Life in the margins

For one crowded hour
You were the only one in the room
– Augie March

I’m sitting in a plane winding my way back home after 9 days in the UK for work. I’m reading and providing feedback and editing suggestions to the first 3 chapters of my sister’s masters thesis. Here in this flying bird I am utterly absorbed in the act of reading, thinking, critiquing and questioning. I put music on and Augie March’s ‘One crowded hour’ begins to play. As I listen I have a bodily, visceral response to the music and the lyrics. I am momentarily distracted from the task of reading the chapters and I make a conversational note in the margin telling my sister this – sharing this snapshot of something from the world outside her thesis – speaking to her as a reader while responding as a reader of her work. I’m instantly captured by this thought, by what it is that goes on in the margins.

What can I learn about myself and my pedagogies of supervision by examining the margins and my annotations? I hadn’t explicitly considered this before- I’d responded to work as an academic reader by making notes, questions, comments, but I begin to wonder what knowledge I can generate for myself through examining the nature of my annotations. It seems to me that what I do in the margins is tacit and taken for granted and I wonder what I would find if I turn a lens on myself. I’m interested this as I’m putting together a self-study project that explores my pedagogy as a supervisor and this gives me an idea for the project. I wonder if my notes and annotations have a particular focus? Do I devote more time and attention to issues of grammar? To the mechanics of language? Or am I more interested in theory? In conceptual ideas? On the articulation of the methodology? Do my annotations shift and morph in focus through different chapters of the thesis?

What is it that I am seeking to do through these annotations?
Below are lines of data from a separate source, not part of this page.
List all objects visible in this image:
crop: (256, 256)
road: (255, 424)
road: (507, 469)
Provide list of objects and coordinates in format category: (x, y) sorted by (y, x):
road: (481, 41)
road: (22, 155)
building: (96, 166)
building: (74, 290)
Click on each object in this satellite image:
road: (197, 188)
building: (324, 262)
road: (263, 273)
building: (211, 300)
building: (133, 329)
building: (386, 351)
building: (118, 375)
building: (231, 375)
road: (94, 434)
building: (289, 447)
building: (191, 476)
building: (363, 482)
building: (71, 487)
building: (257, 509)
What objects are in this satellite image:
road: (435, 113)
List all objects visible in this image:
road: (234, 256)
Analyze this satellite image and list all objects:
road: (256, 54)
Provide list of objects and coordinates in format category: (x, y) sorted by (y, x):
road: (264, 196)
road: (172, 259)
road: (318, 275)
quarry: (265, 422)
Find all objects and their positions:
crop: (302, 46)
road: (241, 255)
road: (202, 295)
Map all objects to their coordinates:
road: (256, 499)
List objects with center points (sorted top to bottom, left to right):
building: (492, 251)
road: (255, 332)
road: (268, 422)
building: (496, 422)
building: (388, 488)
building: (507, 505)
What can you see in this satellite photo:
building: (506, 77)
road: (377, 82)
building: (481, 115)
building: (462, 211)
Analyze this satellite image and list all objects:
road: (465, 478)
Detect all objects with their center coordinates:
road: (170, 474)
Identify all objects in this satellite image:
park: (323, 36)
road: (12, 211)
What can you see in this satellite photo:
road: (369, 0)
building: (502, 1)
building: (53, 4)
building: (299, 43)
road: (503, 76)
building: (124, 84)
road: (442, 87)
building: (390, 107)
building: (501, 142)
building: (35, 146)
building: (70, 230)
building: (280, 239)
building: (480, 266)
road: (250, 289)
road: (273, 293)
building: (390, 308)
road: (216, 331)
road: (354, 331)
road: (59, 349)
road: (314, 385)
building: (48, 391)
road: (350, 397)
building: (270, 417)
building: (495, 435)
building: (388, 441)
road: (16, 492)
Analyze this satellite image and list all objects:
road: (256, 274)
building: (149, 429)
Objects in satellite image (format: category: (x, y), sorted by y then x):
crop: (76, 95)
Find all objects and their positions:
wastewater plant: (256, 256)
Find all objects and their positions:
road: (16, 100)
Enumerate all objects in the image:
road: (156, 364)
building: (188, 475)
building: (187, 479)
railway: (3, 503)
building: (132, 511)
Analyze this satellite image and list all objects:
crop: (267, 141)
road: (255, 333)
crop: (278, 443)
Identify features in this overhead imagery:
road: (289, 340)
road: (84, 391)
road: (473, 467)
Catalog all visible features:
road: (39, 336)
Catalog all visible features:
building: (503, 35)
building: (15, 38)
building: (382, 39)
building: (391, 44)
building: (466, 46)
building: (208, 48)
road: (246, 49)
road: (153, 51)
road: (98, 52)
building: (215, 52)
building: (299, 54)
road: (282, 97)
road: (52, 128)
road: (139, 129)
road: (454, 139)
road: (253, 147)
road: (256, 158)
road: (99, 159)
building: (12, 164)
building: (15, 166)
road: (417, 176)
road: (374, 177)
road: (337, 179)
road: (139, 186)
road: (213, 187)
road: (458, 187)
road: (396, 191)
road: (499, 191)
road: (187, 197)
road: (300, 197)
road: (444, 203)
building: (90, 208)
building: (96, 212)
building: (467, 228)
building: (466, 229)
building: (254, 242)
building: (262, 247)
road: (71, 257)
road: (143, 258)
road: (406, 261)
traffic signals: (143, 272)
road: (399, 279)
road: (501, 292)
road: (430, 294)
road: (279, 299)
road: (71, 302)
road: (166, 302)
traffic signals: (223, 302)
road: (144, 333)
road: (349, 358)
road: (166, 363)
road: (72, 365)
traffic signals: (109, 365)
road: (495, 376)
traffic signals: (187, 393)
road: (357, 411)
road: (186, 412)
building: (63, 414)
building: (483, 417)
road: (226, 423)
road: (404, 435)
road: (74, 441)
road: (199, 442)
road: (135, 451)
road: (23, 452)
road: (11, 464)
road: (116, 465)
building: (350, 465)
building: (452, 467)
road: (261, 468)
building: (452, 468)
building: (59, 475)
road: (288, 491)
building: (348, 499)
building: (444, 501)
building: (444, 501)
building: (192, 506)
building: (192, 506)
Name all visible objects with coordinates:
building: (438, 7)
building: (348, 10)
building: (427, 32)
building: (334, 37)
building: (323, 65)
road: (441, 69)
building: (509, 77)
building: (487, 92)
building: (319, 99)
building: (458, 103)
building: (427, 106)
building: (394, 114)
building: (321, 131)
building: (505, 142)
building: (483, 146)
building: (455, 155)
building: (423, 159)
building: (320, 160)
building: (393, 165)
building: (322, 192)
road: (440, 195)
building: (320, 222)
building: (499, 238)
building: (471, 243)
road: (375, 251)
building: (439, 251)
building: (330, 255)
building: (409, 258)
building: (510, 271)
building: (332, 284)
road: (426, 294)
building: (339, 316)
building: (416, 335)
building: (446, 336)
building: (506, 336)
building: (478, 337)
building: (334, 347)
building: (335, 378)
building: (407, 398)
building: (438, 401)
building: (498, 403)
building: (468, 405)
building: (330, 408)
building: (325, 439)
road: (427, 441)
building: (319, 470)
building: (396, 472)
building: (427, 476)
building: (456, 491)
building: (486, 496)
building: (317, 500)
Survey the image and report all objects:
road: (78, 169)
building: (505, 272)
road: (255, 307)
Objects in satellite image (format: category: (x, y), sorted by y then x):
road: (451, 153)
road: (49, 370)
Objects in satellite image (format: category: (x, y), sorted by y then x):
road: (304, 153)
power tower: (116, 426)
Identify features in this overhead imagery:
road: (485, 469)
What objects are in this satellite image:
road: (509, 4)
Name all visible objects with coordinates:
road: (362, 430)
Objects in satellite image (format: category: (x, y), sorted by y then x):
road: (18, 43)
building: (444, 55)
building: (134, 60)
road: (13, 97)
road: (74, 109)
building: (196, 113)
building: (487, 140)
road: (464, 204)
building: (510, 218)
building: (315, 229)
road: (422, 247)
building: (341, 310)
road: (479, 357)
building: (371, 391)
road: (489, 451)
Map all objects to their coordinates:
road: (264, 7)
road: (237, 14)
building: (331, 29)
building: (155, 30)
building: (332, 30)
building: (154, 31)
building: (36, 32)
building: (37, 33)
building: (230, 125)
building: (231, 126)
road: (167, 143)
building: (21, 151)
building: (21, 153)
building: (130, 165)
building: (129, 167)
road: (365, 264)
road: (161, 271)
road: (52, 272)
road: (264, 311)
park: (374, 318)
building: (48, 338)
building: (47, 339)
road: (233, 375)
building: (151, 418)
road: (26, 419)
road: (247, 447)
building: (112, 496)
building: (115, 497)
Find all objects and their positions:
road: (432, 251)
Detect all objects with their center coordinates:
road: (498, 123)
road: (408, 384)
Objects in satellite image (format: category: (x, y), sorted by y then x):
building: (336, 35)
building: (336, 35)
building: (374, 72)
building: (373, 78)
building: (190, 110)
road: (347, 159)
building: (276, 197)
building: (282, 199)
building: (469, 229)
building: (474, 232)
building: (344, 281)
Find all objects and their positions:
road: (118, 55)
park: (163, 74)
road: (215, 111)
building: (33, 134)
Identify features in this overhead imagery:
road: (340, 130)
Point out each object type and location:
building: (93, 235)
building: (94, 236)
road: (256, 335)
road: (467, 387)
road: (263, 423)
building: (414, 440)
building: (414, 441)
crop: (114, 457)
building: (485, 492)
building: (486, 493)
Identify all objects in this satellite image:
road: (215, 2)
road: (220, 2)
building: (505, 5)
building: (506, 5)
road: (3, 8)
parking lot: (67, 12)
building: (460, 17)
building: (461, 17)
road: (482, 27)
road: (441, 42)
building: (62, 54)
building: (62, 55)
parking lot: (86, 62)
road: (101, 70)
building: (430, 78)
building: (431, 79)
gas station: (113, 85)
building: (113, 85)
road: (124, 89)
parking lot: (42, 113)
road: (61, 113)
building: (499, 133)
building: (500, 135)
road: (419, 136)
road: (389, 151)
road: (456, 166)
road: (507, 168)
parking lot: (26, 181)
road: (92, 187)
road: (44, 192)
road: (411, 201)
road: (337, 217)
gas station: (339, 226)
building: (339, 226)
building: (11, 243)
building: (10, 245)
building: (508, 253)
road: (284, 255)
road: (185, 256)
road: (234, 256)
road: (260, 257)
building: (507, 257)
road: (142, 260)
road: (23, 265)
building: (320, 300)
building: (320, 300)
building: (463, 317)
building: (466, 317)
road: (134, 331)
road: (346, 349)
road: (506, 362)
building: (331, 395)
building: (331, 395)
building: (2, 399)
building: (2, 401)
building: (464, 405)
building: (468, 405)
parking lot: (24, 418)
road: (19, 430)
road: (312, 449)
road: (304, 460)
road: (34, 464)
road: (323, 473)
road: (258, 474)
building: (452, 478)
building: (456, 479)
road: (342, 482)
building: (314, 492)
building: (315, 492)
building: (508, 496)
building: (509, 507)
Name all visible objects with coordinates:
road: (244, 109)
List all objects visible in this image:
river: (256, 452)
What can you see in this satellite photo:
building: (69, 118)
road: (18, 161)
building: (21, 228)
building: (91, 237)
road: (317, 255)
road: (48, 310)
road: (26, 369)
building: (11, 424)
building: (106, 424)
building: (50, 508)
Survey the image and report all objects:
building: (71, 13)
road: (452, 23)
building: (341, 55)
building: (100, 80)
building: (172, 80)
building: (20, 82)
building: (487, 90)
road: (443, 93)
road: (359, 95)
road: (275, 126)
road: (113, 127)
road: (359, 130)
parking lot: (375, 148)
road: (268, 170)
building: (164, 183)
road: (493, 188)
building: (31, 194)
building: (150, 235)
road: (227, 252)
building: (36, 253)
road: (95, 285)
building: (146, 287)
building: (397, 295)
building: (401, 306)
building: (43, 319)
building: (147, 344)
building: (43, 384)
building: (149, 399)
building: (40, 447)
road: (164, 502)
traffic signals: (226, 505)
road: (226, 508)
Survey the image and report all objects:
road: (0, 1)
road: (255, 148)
Am I (simply) giving feedback? Pointing the way forward? Trying to foster deeper thought from my students? Tying to encourage them to think about some of the conventions of academic discourse and ways they can enter the conversation?
For one not so crowded hour on this plane, the work is the only one in the room. I’m focused on it and all of what it says. But in undertaking this focus and engaging in life and annotations in the margins– what do I convey about myself and my pedagogy of supervision? It’s time to find out.